Since the gulf explosion, the administration has taken several halfhearted steps to slow the drive for increased deepwater drilling. It placed a moratorium on awarding new offshore leases, although the MMS reportedly has continued to give these away. It has also announced plans to break up the MMS into several independent agencies—with separate bodies responsible for awarding leases, collecting revenues and providing environmental oversight—in order to prevent a future conflict of interest. All these bodies, however, will remain within the Interior Department, and it is unclear if the White House really has the will to curb risky offshore drilling.

What can we learn from all this? It should be obvious that merely tightening safety and environmental procedures on offshore rigs will not be enough to prevent further environmental ruin. As long as the major energy firms continue to rest future profits on wells in ever-deeper waters—and government regulators collude with them in this—more catastrophes are inevitable. Clearly, it’s policy that has to change, not its implementation.

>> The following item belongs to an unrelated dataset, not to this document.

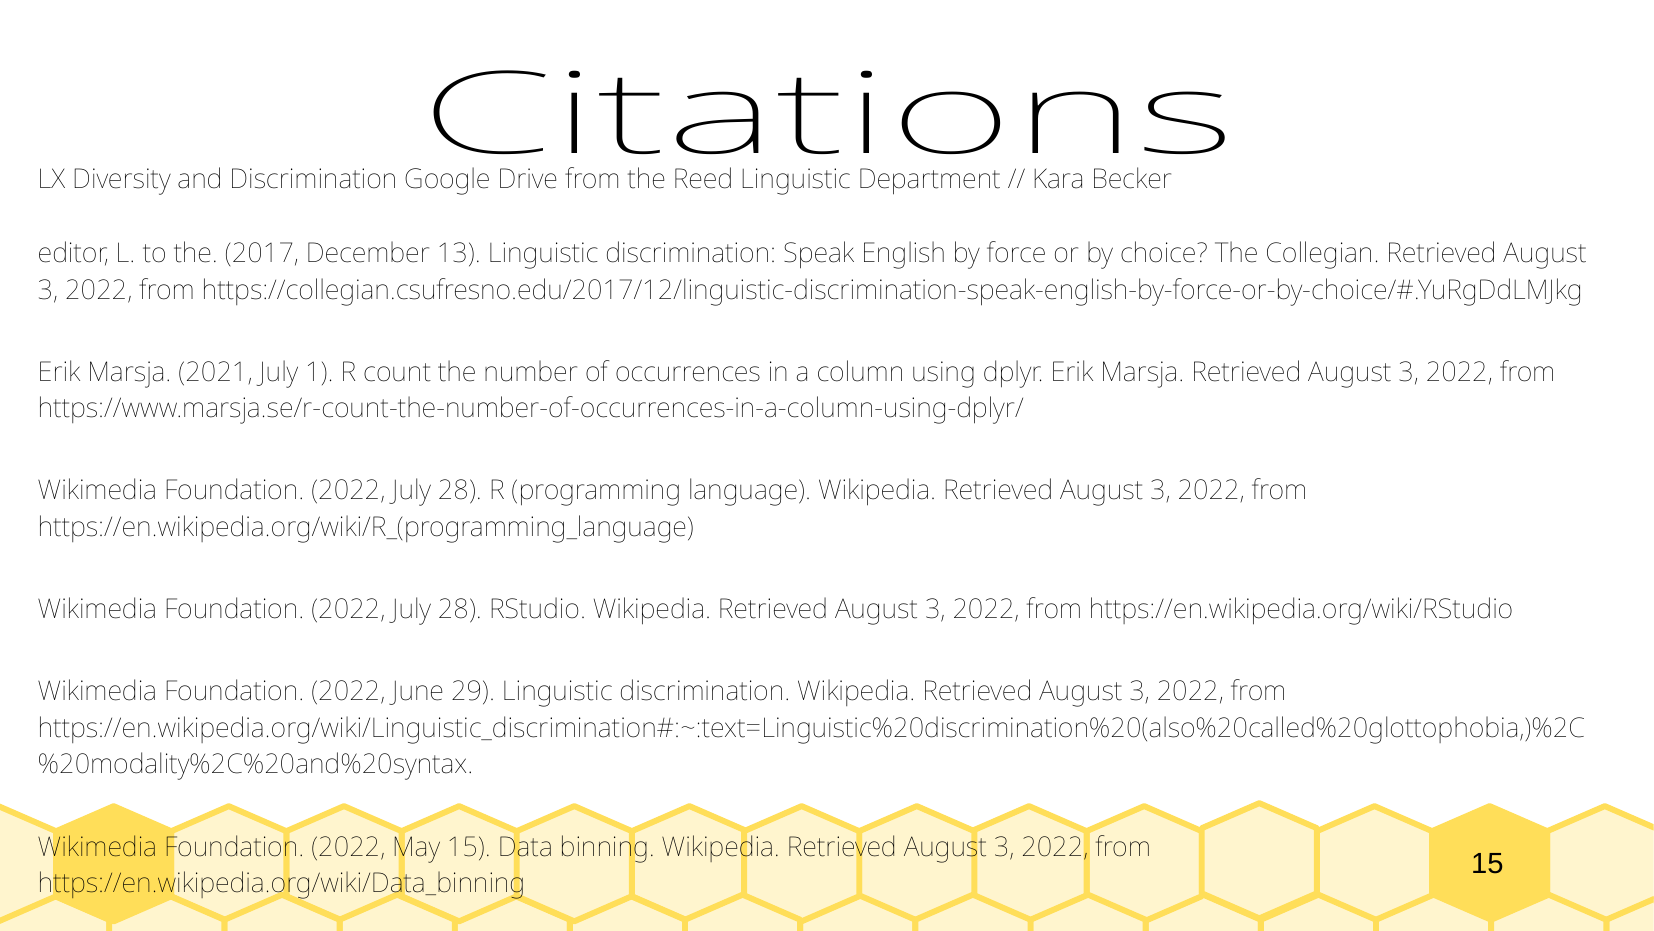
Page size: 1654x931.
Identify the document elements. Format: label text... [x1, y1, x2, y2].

title Citations [420, 32, 1238, 160]
text_box LX Diversity and Discrimination Google Drive from the Reed Linguistic Department // Kara Becker editor, L. to the. (2017, December 13). Linguistic discrimination: Speak English by force or by choice? The Collegian. Retrieved August 3, 2022, from https://collegian.csufresno.edu/2017/12/linguistic-discrimination-speak-english-by-force-or-by-choice/#.YuRgDdLMJkg Erik Marsja. (2021, July 1). R count the number of occurrences in a column using dplyr. Erik Marsja. Retrieved August 3, 2022, from https://www.marsja.se/r-count-the-number-of-occurrences-in-a-column-using-dplyr/ Wikimedia Foundation. (2022, July 28). R (programming language). Wikipedia. Retrieved August 3, 2022, from https://en.wikipedia.org/wiki/R_(programming_language) Wikimedia Foundation. (2022, July 28). RStudio. Wikipedia. Retrieved August 3, 2022, from https://en.wikipedia.org/wiki/RStudio Wikimedia Foundation. (2022, June 29). Linguistic discrimination. Wikipedia. Retrieved August 3, 2022, from https://en.wikipedia.org/wiki/Linguistic_discrimination#:~:text=Linguistic%20discrimination%20(also%20called%20glottophobia,)%2C%20modality%2C%20and%20syntax. Wikimedia Foundation. (2022, May 15). Data binning. Wikipedia. Retrieved August 3, 2022, from https://en.wikipedia.org/wiki/Data_binning [37, 160, 1613, 826]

To prevent more ecological disasters, President Obama has to acknowledge the fallacy of his offshore-drilling plan and place a moratorium on all drilling in the Arctic, the Atlantic and new areas of the Gulf of Mexico while the government and industry determine whether it will ever be safe to operate in these waters. As BP’s inept response to the crisis shows, the giant firms lack the capacity to control leaks in deep offshore waters, and so any approval of new wells in the gulf must be contingent on developing safety and cleanup technologies equal to the task. In the meantime, every effort must be made to speed the introduction of alternative fuels that pose fewer threats to the natural environment.